Key capabilities include:

- **Temporary Directory Management**: Automatically creates and cleans up a system temp directory (`obiseq_chunks_*`) for intermediate storage.
- **File Discovery**: Recursively finds all `.fastx` files generated during chunking via `find`.
- **Asynchronous Streaming**: Returns an iterator (`obiiter.IBioSequence`) that yields batches asynchronously, decoupling chunk creation from consumption.
- **Optional Dereplication**: When enabled (`dereplicate = true`), sequences are deduplicated *per batch* using a composite key (sequence + classification categories).
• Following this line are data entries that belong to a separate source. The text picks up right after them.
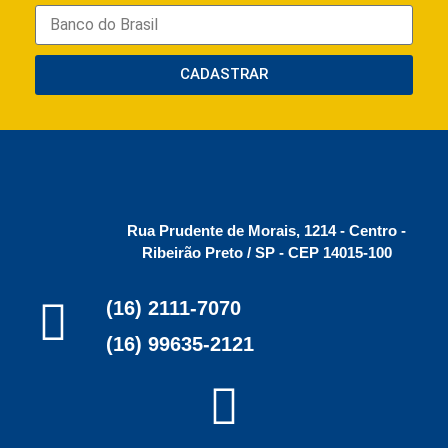
CADASTRAR
Rua Prudente de Morais, 1214 - Centro -
Ribeirão Preto / SP - CEP 14015-100
(16) 2111-7070
(16) 99635-2121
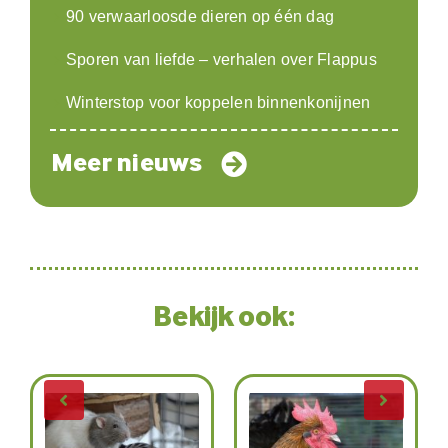
90 verwaarloosde dieren op één dag
Sporen van liefde – verhalen over Flappus
Winterstop voor koppelen binnenkonijnen
Meer nieuws
Bekijk ook:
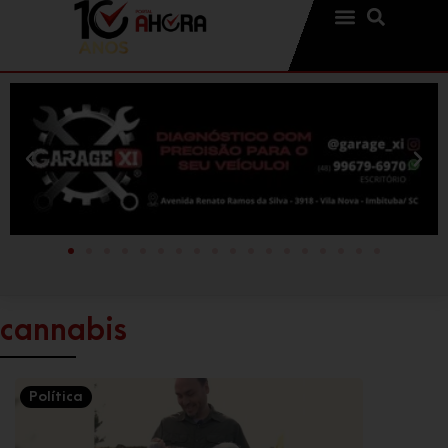
cannabis
Política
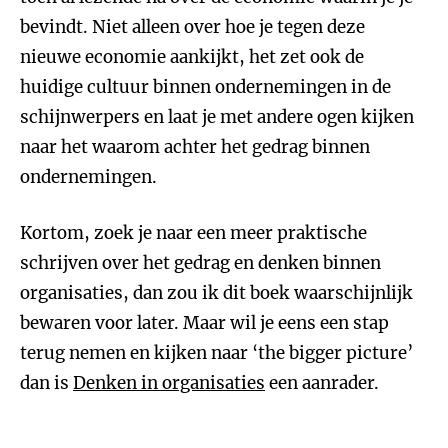
bevindt. Niet alleen over hoe je tegen deze
nieuwe economie aankijkt, het zet ook de
huidige cultuur binnen ondernemingen in de
schijnwerpers en laat je met andere ogen kijken
naar het waarom achter het gedrag binnen
ondernemingen.
Kortom, zoek je naar een meer praktische
schrijven over het gedrag en denken binnen
organisaties, dan zou ik dit boek waarschijnlijk
bewaren voor later. Maar wil je eens een stap
terug nemen en kijken naar ‘the bigger picture’
dan is
Denken in organisaties
een aanrader.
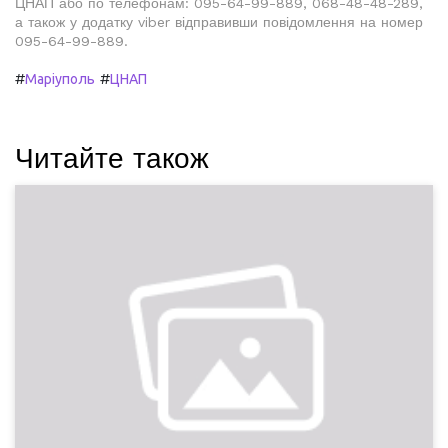
ЦНАП або по телефонам: 095-64-99-889, 068-48-48-289,
а також у додатку viber відправивши повідомлення на номер
095-64-99-889.
#
#
Маріуполь
ЦНАП
Читайте також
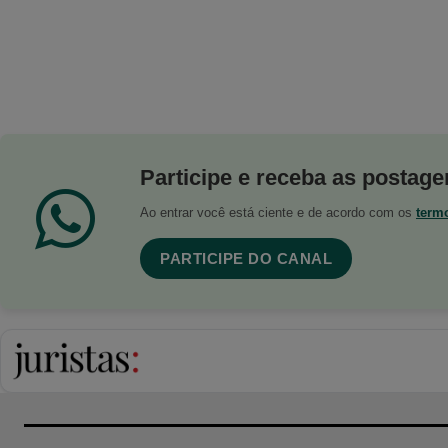
Participe e receba as postagen
Ao entrar você está ciente e de acordo com os
term
PARTICIPE DO CANAL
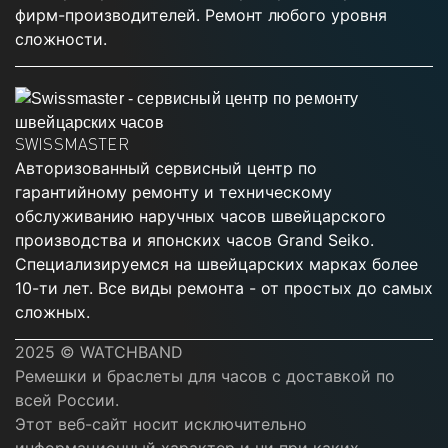
фирм-производителей. Ремонт любого уровня
сложности.
SWISSMASTER
Авторизованный сервисный центр по
гарантийному ремонту и техническому
обслуживанию наручных часов швейцарского
производства и японских часов Grand Seiko.
Специализируемся на швейцарских марках более
10-ти лет. Все виды ремонта - от простых до самых
сложных.
2025 © WATCHBAND
Ремешки и браслеты для часов с доставкой по
всей России.
Этот веб-сайт носит исключительно
информационный характер и ни при каких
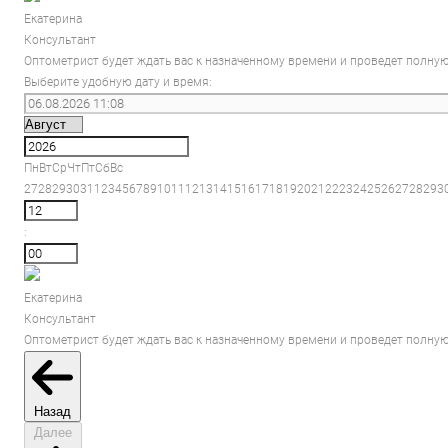
Екатерина
Консультант
Оптометрист будет ждать вас к назначенному времени и проведет полную
Выберите удобную дату и время:
Пн
Вт
Ср
Чт
Пт
Сб
Вс
27
28
29
30
31
1
2
3
4
5
6
7
8
9
10
11
12
13
14
15
16
17
18
19
20
21
22
23
24
25
26
27
28
29
3
:
Екатерина
Консультант
Оптометрист будет ждать вас к назначенному времени и проведет полную
Назад
Далее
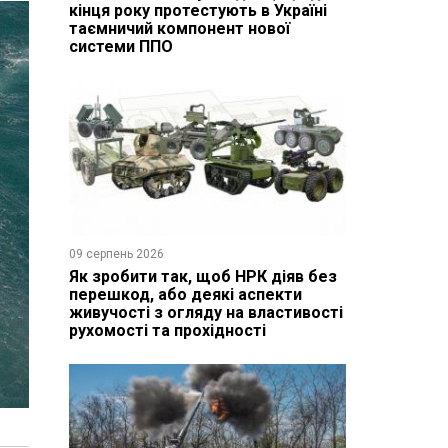
кінця року протестують в Україні
таємничий компонент нової
системи ППО
09 серпень 2026
Як зробити так, щоб НРК діяв без
перешкод, або деякі аспекти
живучості з огляду на властивості
рухомості та прохідності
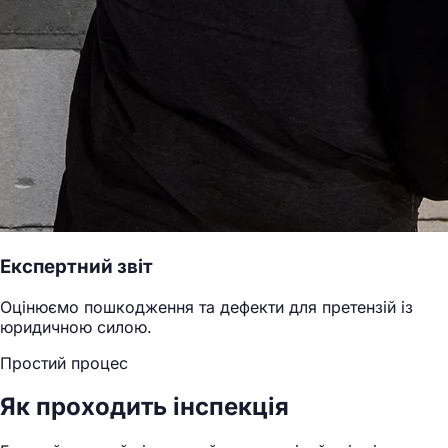
Експертний звіт
Оцінюємо пошкодження та дефекти для претензій із
юридичною силою.
Простий процес
Як проходить інспекція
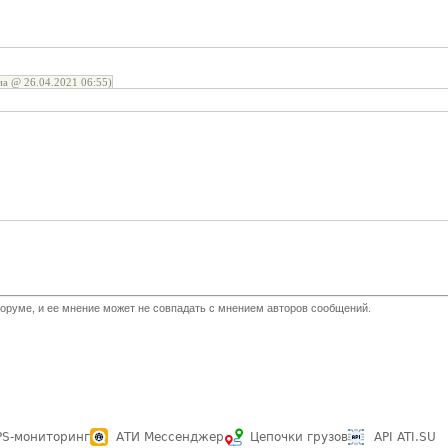
а @ 26.04.2021 06:55)
оруме, и ее мнение может не совпадать с мнением авторов сообщений.
PS-мониторинг
АТИ Мессенджер
Цепочки грузов
API ATI.SU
Merged duplicates retain aggregated statistics.
- **Logging & Monitoring**: Logs total batch count and per-batch processing start events for transparency.

Internally, `ISequenceChunkOnDisk` uses:
- `obiiter.MakeIBioSequence()` to build the output iterator,
- `obiformats.WriterDispatcher` for parallel writing of distributed sequences into chunk files,
- and a second goroutine to read, optionally dereplicate (via `BioSequenceClassifier`), and push batches back into the output iterator.

Designed for memory efficiency, it avoids loading all sequences in RAM by streaming and chunking on-disk—ideal for large-scale NGS data preprocessing.